* [Dataset excerpts]:
*****
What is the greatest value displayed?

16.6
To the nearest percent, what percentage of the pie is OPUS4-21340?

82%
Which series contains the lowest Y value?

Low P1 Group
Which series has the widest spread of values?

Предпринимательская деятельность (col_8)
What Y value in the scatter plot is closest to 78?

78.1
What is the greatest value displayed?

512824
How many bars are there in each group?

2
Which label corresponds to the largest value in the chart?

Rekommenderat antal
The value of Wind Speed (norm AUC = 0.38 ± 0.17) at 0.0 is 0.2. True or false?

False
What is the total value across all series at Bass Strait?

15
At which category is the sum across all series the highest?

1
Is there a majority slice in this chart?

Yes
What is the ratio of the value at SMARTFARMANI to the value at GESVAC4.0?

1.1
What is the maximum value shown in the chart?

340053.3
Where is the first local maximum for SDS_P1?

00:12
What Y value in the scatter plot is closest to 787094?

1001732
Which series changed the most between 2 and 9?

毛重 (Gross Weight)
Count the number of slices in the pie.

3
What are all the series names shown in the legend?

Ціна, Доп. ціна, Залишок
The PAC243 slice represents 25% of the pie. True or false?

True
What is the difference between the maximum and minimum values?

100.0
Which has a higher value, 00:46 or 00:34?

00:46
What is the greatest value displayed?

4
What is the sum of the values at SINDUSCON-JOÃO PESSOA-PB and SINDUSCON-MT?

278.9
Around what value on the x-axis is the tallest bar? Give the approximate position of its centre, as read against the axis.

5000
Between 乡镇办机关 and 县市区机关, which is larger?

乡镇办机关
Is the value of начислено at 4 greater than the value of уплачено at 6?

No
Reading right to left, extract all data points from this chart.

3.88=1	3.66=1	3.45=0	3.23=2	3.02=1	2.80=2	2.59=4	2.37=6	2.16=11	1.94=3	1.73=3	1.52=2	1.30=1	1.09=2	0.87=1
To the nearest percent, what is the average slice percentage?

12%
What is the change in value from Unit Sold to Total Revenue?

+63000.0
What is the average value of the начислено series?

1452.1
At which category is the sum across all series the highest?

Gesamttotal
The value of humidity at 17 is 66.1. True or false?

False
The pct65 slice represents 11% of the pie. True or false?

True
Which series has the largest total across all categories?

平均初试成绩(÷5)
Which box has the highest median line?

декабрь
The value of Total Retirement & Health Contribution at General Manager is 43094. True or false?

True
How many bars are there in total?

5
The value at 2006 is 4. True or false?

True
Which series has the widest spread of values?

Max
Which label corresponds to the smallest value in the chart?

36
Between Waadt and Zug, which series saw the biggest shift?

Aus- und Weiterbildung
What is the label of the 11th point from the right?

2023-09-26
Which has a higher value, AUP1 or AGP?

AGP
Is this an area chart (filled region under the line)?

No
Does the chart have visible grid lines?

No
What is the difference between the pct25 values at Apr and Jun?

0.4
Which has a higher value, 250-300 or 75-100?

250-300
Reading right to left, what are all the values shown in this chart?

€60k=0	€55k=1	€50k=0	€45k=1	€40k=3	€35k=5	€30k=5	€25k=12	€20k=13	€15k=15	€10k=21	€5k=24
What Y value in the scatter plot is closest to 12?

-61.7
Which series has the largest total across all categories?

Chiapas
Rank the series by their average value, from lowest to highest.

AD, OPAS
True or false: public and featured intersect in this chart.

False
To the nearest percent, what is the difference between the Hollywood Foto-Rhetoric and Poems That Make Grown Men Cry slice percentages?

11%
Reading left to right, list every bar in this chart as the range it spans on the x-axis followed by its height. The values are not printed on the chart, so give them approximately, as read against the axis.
*****
* [Work task]:
Rewrite the entries starting with the line containing "Aus- und Weiterbildung" and going on through the end of the entries, replacing "scatter plot" with "scatter chart" and leaving everything else unchanged.

* [Result below]:
Aus- und Weiterbildung
What is the label of the 11th point from the right?

2023-09-26
Which has a higher value, AUP1 or AGP?

AGP
Is this an area chart (filled region under the line)?

No
Does the chart have visible grid lines?

No
What is the difference between the pct25 values at Apr and Jun?

0.4
Which has a higher value, 250-300 or 75-100?

250-300
Reading right to left, what are all the values shown in this chart?

€60k=0	€55k=1	€50k=0	€45k=1	€40k=3	€35k=5	€30k=5	€25k=12	€20k=13	€15k=15	€10k=21	€5k=24
What Y value in the scatter chart is closest to 12?

-61.7
Which series has the largest total across all categories?

Chiapas
Rank the series by their average value, from lowest to highest.

AD, OPAS
True or false: public and featured intersect in this chart.

False
To the nearest percent, what is the difference between the Hollywood Foto-Rhetoric and Poems That Make Grown Men Cry slice percentages?

11%
Reading left to right, list every bar in this chart as the range it spans on the x-axis followed by its height. The values are not printed on the chart, so give them approximately, as read against the axis.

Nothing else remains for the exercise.